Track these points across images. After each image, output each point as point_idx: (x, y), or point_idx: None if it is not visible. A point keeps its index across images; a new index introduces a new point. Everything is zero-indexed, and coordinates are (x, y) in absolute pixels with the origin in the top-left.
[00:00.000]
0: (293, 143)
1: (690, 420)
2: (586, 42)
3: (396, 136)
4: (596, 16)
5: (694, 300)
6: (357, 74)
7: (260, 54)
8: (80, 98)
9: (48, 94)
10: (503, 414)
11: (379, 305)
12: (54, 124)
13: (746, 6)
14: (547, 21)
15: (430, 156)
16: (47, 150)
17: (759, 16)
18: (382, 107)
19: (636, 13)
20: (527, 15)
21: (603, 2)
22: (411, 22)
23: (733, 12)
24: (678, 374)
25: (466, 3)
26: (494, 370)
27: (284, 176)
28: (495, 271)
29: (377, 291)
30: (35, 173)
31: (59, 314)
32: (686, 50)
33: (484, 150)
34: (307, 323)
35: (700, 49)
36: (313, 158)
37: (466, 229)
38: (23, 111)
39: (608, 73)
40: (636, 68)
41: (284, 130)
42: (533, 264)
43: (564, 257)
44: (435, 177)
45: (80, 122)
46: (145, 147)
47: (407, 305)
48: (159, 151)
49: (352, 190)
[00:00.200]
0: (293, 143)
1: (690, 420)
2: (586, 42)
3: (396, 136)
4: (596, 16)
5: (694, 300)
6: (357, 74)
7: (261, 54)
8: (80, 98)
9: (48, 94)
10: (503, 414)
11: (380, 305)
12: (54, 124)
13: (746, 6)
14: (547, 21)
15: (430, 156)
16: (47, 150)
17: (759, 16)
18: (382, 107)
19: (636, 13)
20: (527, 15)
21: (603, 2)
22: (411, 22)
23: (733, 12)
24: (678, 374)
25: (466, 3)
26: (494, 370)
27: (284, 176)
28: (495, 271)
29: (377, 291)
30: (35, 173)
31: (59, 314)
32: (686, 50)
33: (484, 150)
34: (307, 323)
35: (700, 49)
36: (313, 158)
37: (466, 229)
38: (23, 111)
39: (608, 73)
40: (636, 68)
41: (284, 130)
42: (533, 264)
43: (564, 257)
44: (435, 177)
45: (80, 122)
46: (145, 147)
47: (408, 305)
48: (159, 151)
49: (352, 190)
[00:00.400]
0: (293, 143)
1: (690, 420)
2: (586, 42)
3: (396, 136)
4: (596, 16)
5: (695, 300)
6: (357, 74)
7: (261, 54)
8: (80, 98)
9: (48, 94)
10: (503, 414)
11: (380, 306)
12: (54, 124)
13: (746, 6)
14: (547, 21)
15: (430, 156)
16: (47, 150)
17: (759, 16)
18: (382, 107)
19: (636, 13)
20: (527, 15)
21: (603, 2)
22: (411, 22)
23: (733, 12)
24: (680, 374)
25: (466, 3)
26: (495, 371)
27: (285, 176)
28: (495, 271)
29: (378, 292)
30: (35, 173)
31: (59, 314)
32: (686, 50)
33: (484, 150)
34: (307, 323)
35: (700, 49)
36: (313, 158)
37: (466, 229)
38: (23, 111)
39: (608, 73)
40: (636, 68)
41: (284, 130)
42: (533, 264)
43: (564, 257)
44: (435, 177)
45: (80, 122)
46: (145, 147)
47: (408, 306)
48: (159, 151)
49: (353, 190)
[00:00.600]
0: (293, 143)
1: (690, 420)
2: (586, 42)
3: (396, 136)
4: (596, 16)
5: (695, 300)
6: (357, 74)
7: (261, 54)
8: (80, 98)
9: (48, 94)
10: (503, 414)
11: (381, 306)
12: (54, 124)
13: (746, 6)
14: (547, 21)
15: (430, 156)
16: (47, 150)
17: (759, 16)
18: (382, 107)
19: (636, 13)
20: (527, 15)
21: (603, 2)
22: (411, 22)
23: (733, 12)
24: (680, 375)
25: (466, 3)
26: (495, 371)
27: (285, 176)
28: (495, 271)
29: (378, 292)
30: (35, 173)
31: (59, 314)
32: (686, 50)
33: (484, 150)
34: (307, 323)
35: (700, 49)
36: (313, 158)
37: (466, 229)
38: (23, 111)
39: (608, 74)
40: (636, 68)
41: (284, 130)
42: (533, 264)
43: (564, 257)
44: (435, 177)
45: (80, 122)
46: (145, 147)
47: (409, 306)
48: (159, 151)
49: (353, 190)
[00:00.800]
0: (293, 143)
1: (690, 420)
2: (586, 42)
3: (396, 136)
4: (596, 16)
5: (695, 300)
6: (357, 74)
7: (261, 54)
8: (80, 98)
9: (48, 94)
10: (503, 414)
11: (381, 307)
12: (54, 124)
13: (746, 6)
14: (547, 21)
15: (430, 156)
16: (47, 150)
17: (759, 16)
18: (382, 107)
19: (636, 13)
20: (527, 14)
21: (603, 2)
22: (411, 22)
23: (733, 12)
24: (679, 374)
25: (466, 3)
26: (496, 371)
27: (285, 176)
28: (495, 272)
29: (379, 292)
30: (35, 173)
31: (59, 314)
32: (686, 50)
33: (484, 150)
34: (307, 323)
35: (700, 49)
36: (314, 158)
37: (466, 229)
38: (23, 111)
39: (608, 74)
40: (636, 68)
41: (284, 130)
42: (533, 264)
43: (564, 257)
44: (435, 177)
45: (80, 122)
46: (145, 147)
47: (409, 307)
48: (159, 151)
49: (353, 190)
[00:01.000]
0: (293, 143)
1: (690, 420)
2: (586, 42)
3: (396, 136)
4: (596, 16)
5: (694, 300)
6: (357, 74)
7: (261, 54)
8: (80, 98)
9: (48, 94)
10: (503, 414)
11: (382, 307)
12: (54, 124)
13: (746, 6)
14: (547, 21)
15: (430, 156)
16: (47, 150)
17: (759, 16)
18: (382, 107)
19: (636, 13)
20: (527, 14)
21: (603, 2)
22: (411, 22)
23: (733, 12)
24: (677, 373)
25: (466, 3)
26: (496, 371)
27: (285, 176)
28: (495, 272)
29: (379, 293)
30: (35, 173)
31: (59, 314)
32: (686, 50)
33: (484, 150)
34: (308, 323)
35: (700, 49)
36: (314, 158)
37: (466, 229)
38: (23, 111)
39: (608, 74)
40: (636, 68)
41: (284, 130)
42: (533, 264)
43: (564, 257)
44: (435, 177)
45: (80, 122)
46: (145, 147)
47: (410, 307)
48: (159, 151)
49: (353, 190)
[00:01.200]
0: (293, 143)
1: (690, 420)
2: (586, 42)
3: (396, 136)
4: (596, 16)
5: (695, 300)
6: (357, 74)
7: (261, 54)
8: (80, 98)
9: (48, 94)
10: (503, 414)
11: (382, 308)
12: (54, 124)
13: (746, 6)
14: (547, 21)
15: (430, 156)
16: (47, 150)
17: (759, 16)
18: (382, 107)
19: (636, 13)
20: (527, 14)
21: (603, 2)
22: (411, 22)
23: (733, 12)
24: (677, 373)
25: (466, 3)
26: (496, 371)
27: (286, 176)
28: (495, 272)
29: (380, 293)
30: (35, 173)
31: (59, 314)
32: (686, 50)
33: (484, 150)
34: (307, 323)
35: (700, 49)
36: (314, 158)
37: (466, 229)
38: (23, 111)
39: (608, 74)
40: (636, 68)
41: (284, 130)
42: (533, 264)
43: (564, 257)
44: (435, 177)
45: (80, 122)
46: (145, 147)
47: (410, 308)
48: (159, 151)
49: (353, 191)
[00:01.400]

■ ■ ■ ■

INSTRUCTIONS FOR THE TASK => Every line of the listing must be written out again exactly.

EXERCISE SOLUTION =>
Track these points across images. After each image, output each point as point_idx: (x, y), or point_idx: None if it is not visible. A point keeps its index across images; a new index introduces a new point. Everything is zero-indexed, and coordinates are (x, y) in absolute pixels with the origin in the top-left.
[00:00.000]
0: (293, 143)
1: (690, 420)
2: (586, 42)
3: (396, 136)
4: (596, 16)
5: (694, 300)
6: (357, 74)
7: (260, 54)
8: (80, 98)
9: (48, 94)
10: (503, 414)
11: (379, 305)
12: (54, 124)
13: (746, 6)
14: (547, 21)
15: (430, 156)
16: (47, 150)
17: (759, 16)
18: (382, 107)
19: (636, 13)
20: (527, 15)
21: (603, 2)
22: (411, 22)
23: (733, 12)
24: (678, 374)
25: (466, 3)
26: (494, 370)
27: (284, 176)
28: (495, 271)
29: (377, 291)
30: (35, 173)
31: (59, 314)
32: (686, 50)
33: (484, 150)
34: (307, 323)
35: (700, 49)
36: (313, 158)
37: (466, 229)
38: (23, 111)
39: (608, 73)
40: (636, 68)
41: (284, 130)
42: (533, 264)
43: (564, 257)
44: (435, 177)
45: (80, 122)
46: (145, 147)
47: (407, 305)
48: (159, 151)
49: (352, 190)
[00:00.200]
0: (293, 143)
1: (690, 420)
2: (586, 42)
3: (396, 136)
4: (596, 16)
5: (694, 300)
6: (357, 74)
7: (261, 54)
8: (80, 98)
9: (48, 94)
10: (503, 414)
11: (380, 305)
12: (54, 124)
13: (746, 6)
14: (547, 21)
15: (430, 156)
16: (47, 150)
17: (759, 16)
18: (382, 107)
19: (636, 13)
20: (527, 15)
21: (603, 2)
22: (411, 22)
23: (733, 12)
24: (678, 374)
25: (466, 3)
26: (494, 370)
27: (284, 176)
28: (495, 271)
29: (377, 291)
30: (35, 173)
31: (59, 314)
32: (686, 50)
33: (484, 150)
34: (307, 323)
35: (700, 49)
36: (313, 158)
37: (466, 229)
38: (23, 111)
39: (608, 73)
40: (636, 68)
41: (284, 130)
42: (533, 264)
43: (564, 257)
44: (435, 177)
45: (80, 122)
46: (145, 147)
47: (408, 305)
48: (159, 151)
49: (352, 190)
[00:00.400]
0: (293, 143)
1: (690, 420)
2: (586, 42)
3: (396, 136)
4: (596, 16)
5: (695, 300)
6: (357, 74)
7: (261, 54)
8: (80, 98)
9: (48, 94)
10: (503, 414)
11: (380, 306)
12: (54, 124)
13: (746, 6)
14: (547, 21)
15: (430, 156)
16: (47, 150)
17: (759, 16)
18: (382, 107)
19: (636, 13)
20: (527, 15)
21: (603, 2)
22: (411, 22)
23: (733, 12)
24: (680, 374)
25: (466, 3)
26: (495, 371)
27: (285, 176)
28: (495, 271)
29: (378, 292)
30: (35, 173)
31: (59, 314)
32: (686, 50)
33: (484, 150)
34: (307, 323)
35: (700, 49)
36: (313, 158)
37: (466, 229)
38: (23, 111)
39: (608, 73)
40: (636, 68)
41: (284, 130)
42: (533, 264)
43: (564, 257)
44: (435, 177)
45: (80, 122)
46: (145, 147)
47: (408, 306)
48: (159, 151)
49: (353, 190)
[00:00.600]
0: (293, 143)
1: (690, 420)
2: (586, 42)
3: (396, 136)
4: (596, 16)
5: (695, 300)
6: (357, 74)
7: (261, 54)
8: (80, 98)
9: (48, 94)
10: (503, 414)
11: (381, 306)
12: (54, 124)
13: (746, 6)
14: (547, 21)
15: (430, 156)
16: (47, 150)
17: (759, 16)
18: (382, 107)
19: (636, 13)
20: (527, 15)
21: (603, 2)
22: (411, 22)
23: (733, 12)
24: (680, 375)
25: (466, 3)
26: (495, 371)
27: (285, 176)
28: (495, 271)
29: (378, 292)
30: (35, 173)
31: (59, 314)
32: (686, 50)
33: (484, 150)
34: (307, 323)
35: (700, 49)
36: (313, 158)
37: (466, 229)
38: (23, 111)
39: (608, 74)
40: (636, 68)
41: (284, 130)
42: (533, 264)
43: (564, 257)
44: (435, 177)
45: (80, 122)
46: (145, 147)
47: (409, 306)
48: (159, 151)
49: (353, 190)
[00:00.800]
0: (293, 143)
1: (690, 420)
2: (586, 42)
3: (396, 136)
4: (596, 16)
5: (695, 300)
6: (357, 74)
7: (261, 54)
8: (80, 98)
9: (48, 94)
10: (503, 414)
11: (381, 307)
12: (54, 124)
13: (746, 6)
14: (547, 21)
15: (430, 156)
16: (47, 150)
17: (759, 16)
18: (382, 107)
19: (636, 13)
20: (527, 14)
21: (603, 2)
22: (411, 22)
23: (733, 12)
24: (679, 374)
25: (466, 3)
26: (496, 371)
27: (285, 176)
28: (495, 272)
29: (379, 292)
30: (35, 173)
31: (59, 314)
32: (686, 50)
33: (484, 150)
34: (307, 323)
35: (700, 49)
36: (314, 158)
37: (466, 229)
38: (23, 111)
39: (608, 74)
40: (636, 68)
41: (284, 130)
42: (533, 264)
43: (564, 257)
44: (435, 177)
45: (80, 122)
46: (145, 147)
47: (409, 307)
48: (159, 151)
49: (353, 190)
[00:01.000]
0: (293, 143)
1: (690, 420)
2: (586, 42)
3: (396, 136)
4: (596, 16)
5: (694, 300)
6: (357, 74)
7: (261, 54)
8: (80, 98)
9: (48, 94)
10: (503, 414)
11: (382, 307)
12: (54, 124)
13: (746, 6)
14: (547, 21)
15: (430, 156)
16: (47, 150)
17: (759, 16)
18: (382, 107)
19: (636, 13)
20: (527, 14)
21: (603, 2)
22: (411, 22)
23: (733, 12)
24: (677, 373)
25: (466, 3)
26: (496, 371)
27: (285, 176)
28: (495, 272)
29: (379, 293)
30: (35, 173)
31: (59, 314)
32: (686, 50)
33: (484, 150)
34: (308, 323)
35: (700, 49)
36: (314, 158)
37: (466, 229)
38: (23, 111)
39: (608, 74)
40: (636, 68)
41: (284, 130)
42: (533, 264)
43: (564, 257)
44: (435, 177)
45: (80, 122)
46: (145, 147)
47: (410, 307)
48: (159, 151)
49: (353, 190)
[00:01.200]
0: (293, 143)
1: (690, 420)
2: (586, 42)
3: (396, 136)
4: (596, 16)
5: (695, 300)
6: (357, 74)
7: (261, 54)
8: (80, 98)
9: (48, 94)
10: (503, 414)
11: (382, 308)
12: (54, 124)
13: (746, 6)
14: (547, 21)
15: (430, 156)
16: (47, 150)
17: (759, 16)
18: (382, 107)
19: (636, 13)
20: (527, 14)
21: (603, 2)
22: (411, 22)
23: (733, 12)
24: (677, 373)
25: (466, 3)
26: (496, 371)
27: (286, 176)
28: (495, 272)
29: (380, 293)
30: (35, 173)
31: (59, 314)
32: (686, 50)
33: (484, 150)
34: (307, 323)
35: (700, 49)
36: (314, 158)
37: (466, 229)
38: (23, 111)
39: (608, 74)
40: (636, 68)
41: (284, 130)
42: (533, 264)
43: (564, 257)
44: (435, 177)
45: (80, 122)
46: (145, 147)
47: (410, 308)
48: (159, 151)
49: (353, 191)
[00:01.400]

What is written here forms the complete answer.